Auch in „Hagard“ verschränken sich Natur und Kultur. Der Titel stammt aus der Jägersprache und bezeichnet einen zur Jagd abgerichteten Falken, welches Tier bei Novellenkundlern, seit Boccaccio einen verliebten Ritter mit Falken auf Brautschau schickte, ein Glöckchen klingen lässt. Man könnte den Roman, der sich auf eine Spanne von 36 Stunden konzentriert, durchaus Novelle nennen, auch wenn als Wappentier ein todessymbolischer Rabenvogel fungiert, eine Elster, von Glänzendem so betört wie der Stadtschwärmer von der lichten Silhouette der jungen Frau. Zwischen Gejagtem und Getriebenem findet ein fliegender Wechsel statt: Denn auch wenn der Stalker das Objekt seiner Begierde mit einer hoch konzentrierten Geistesgegenwart verfolgt, ist es doch er selbst, der zusehends zum Tier wird und aus dem Reich der Zivilisation in das der Natur überwechselt.
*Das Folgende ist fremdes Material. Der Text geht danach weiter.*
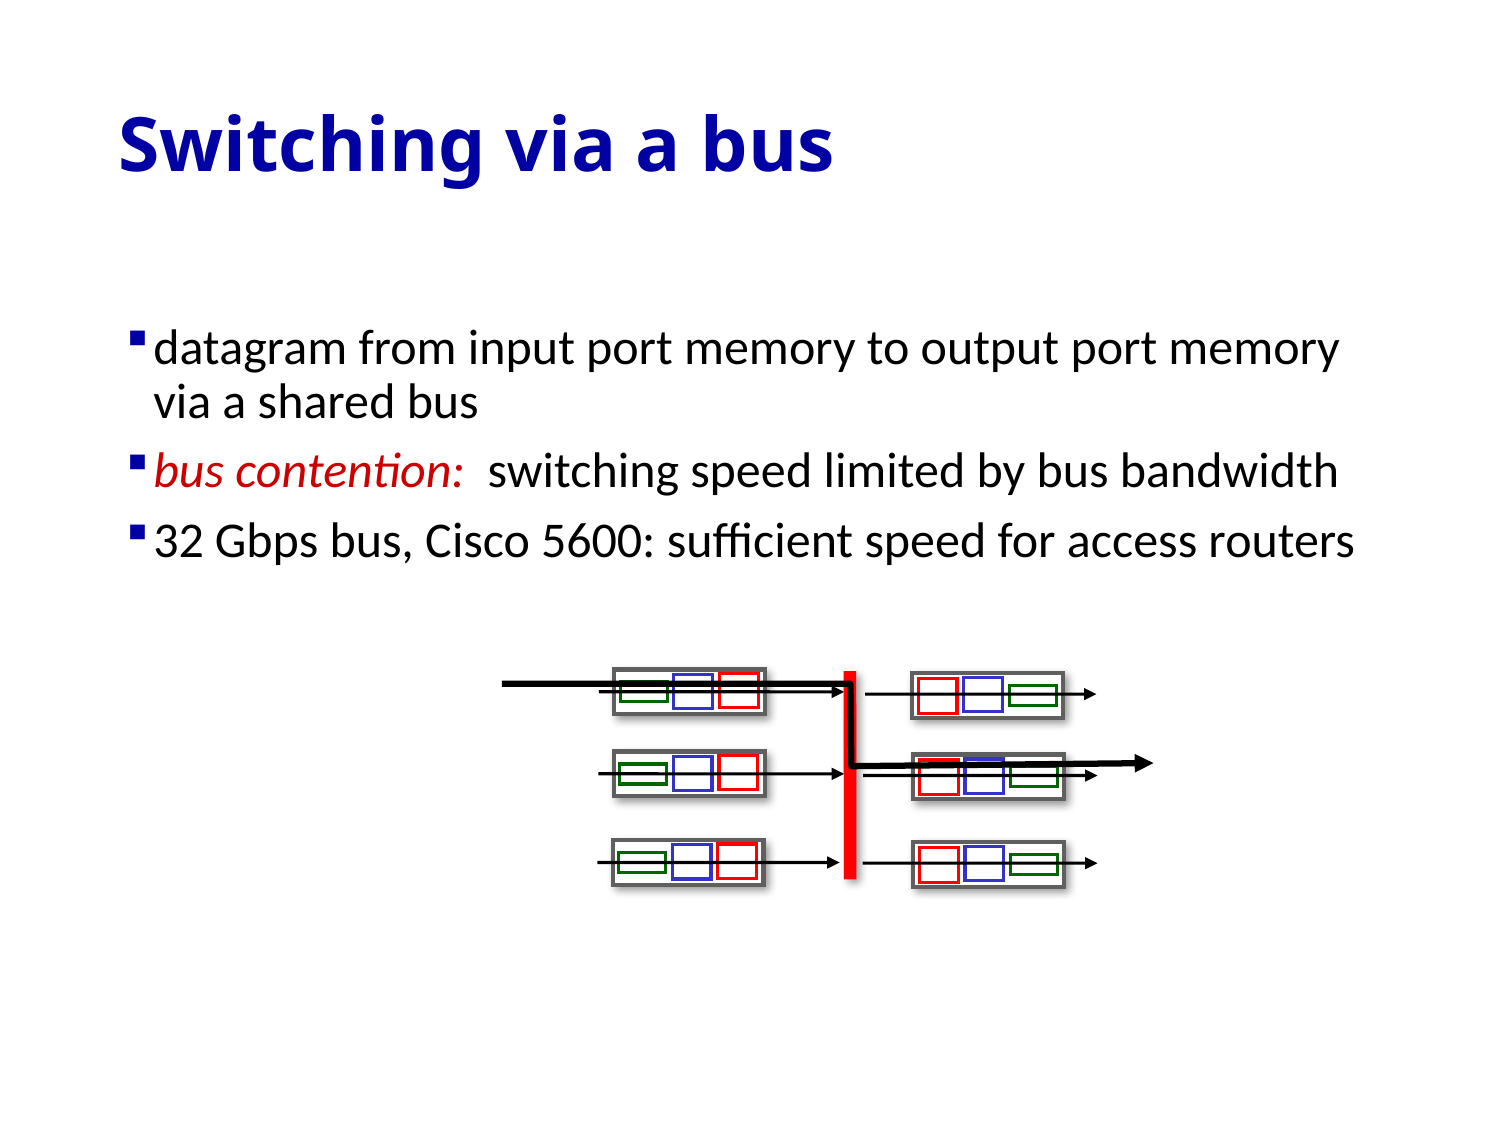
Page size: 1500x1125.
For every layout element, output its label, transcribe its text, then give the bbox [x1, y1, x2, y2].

list datagram from input port memory to output port memory via a shared bus bus contention: switching speed limited by bus bandwidth 32 Gbps bus, Cisco 5600: sufficient speed for access routers [94, 313, 1396, 655]
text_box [501, 669, 1154, 887]
title Switching via a bus [103, 74, 1397, 221]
Betreibt die Kultur die Abschaffung des Menschen mittels seines klugen Telefons, das in immer neue Lebensbereiche dringt, um sie zu beherrschen und zu übernehmen, so endet die kreatürliche Drift des Verwildernden unter dem schwarzen Himmel des Universums. Ende und Anfang berühren sich, wie im Namen des Protagonisten: Philip, ein Beinahe-Palindrom, vorwärts und rückwärts zu lesen. Es ist der kürzeste Ausdruck dessen, was der Roman entfaltet und das Parmenides-Motto verheißt: „Es ist für mich das Gleiche, von wo ich anfange; denn dahin kehre ich wieder.“

Dazwischen aber passiert einiges. Mindestens so interessant wie der individuelle Irrweg ist die Irritation der Ordnungen, die sein obsessiver Lauf quert: Auch in der Stadt, in der äußerlich alles beim Alten geblieben zu sein scheint, bebt das Ungewisse. Attentate, Seuchen, Katastrophen drängen heran. Die Ukraine reißt auseinander, und parallel zum rätselhaften Ausscheren Philips aus seiner beruflichen und sozialen Kohorte verschwindet eine Maschine der Malaysia Airlines vom Radar. „Man war, so las man in Zeitungskommentaren, in eine Schwellenzeit getreten, deren Ende, wann immer es uns treffen mochte, nur eines bedeuten konnte: den Untergang der Welt, wie wir sie kannten.“

Störung alltäglicher Routinen

Im Vorbeigehen entsteht ein Panorama dieses prekären Moments: Lebensformen, erotische Fantasien, soziale Verwerfungen, politische Entwicklungen, die ganzen Ermüdungserscheinungen der Zeit spiegeln sich in Fassaden, hinter denen kein Herz, sondern das universale Antriebsmodul des Smartphone-Netzteils pocht.

Philip dagegen wird getrieben von einer archaischen Kraft, die dem moderat gezügelten Zeitgeist das alles verzehrende Feuer der Liebe, dem erlöschenden Akku seines Handys die mystische Lichtenergie seiner neuen Sonne entgegensetzt. Abgeschnitten vom modernen Gott der Elektrizität „betrat er die alte Welt, die alte Erzählung mit den alten Figuren, jenen Geistern, die längst hätten tot sein müssen, aber noch nicht sterben konnten“.

„Hagard“ hebt das in sich gefügte System unserer Gegenwart aus den Angeln. Die Störung, die der Irrläufer in den alltäglichen Routinen verursacht, ist wie die anfangs leichte Trübung in der Formel eines japanischen Mathematikers ein kleiner, scheinbar nebensächlicher Defekt, der sich auswächst und die Lösung des Ganzen beschädigt – in einer der Nebenhandlungen wird die unglückliche Geschichte jenes arithmetischen Genies erzählt.

So rührt dieses beunruhigende kleine Werk, mit dem der Autor schwer zu ringen hatte – der ursprüngliche Erscheinungstermin wurde um ein Jahr verschoben –, mit einer Kühnheit am großen Ganzen, wie sie sich nur Schweizer Präzisionshandwerker leisten können: ein Eingriff, dessen Konsequenzen für den Leser sich kaum absehen lassen.